The Numbers of My Diabetes

I studied English in college and I’ve built a career around writing and editing; plus, I run this blog…so I’d say it’s a little more than obvious that I am a words person.

What might be less obvious is that I am not a numbers person

And yet, I was bestowed with a diabetes diagnosis early in life, so that’s forced me to become a numbers person.

Very reluctantly.

Numbers…the necessary bane of my existence.

Of course I’ve got a chronic condition that is centered around math – so much damn math. It’s a lot better now, with technology advancements, than it used to be back in the day. I definitely don’t miss having to take a calculator out at mealtimes to add up all my carbohydrates and then dividing that number by my insulin-to-carb ratio.

But still, there’s plenty of subtle calculations that I must perform on a daily basis. These include:

  • Number of hours it’s been since my last bolus
  • Number of days I have left on a CGM sensor or pod
  • Number of units of insulin I should fill my pods with
  • Number of carbs I need to consume to fix a low blood sugar
  • Number of carbs in every meal I consume (yes, I still have to figure this out on my own – I can’t wait ’til technology can do this for me)
  • Number of supplies I have left
  • Number of visits to the doctor each year
  • Number of dollar bills I spend on supplies
  • Number of hours, minutes, and seconds I spare thinking about the next diabetes decision I have to make
  • Number of blog posts I’ve written about diabetes (this happens to be post #706 on this blog alone…wow!)
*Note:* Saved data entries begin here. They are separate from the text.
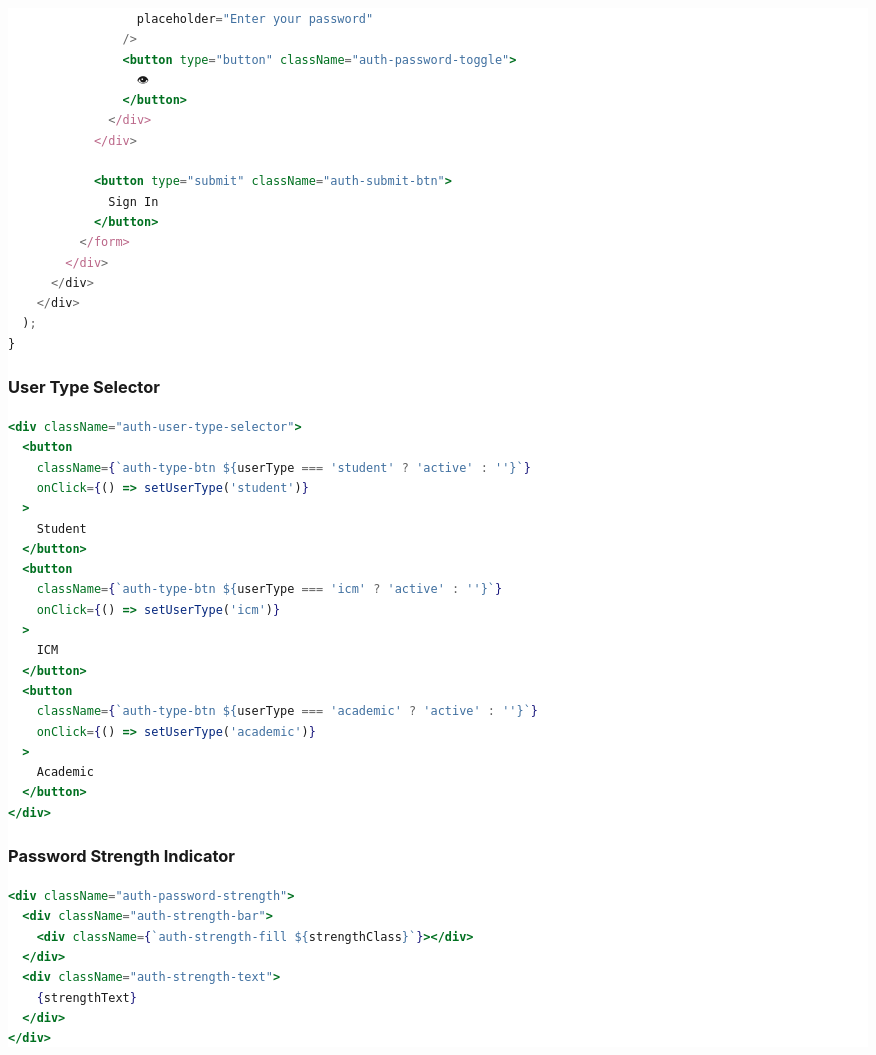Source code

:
 ```jsx
                  placeholder="Enter your password"
                />
                <button type="button" className="auth-password-toggle">
                  👁️
                </button>
              </div>
            </div>

            <button type="submit" className="auth-submit-btn">
              Sign In
            </button>
          </form>
        </div>
      </div>
    </div>
  );
}
```

### User Type Selector
```jsx
<div className="auth-user-type-selector">
  <button 
    className={`auth-type-btn ${userType === 'student' ? 'active' : ''}`}
    onClick={() => setUserType('student')}
  >
    Student
  </button>
  <button 
    className={`auth-type-btn ${userType === 'icm' ? 'active' : ''}`}
    onClick={() => setUserType('icm')}
  >
    ICM
  </button>
  <button 
    className={`auth-type-btn ${userType === 'academic' ? 'active' : ''}`}
    onClick={() => setUserType('academic')}
  >
    Academic
  </button>
</div>
```

### Password Strength Indicator
```jsx
<div className="auth-password-strength">
  <div className="auth-strength-bar">
    <div className={`auth-strength-fill ${strengthClass}`}></div>
  </div>
  <div className="auth-strength-text">
    {strengthText}
  </div>
</div>
```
Those are just some examples of the mathematics behind diabetes. Some are basic numbers and data points, whereas others are based upon true arithmetic or equations. Nonetheless, what they all have in common is that amount of space they take up in my mind, which is to say…it’s a lot.

No wonder I’m not overly fond of anything pertaining to numerals.

One thought on “The Numbers of My Diabetes

  1. When I was first diagnosed diabetes was far more an art than a science. Somewhere int he 90’s it all changed. Today we are a data driven disease with very little art. When we talk about the art and science of diabetes – we really mean the science is the numbers, the art refers to the color and shape of devices.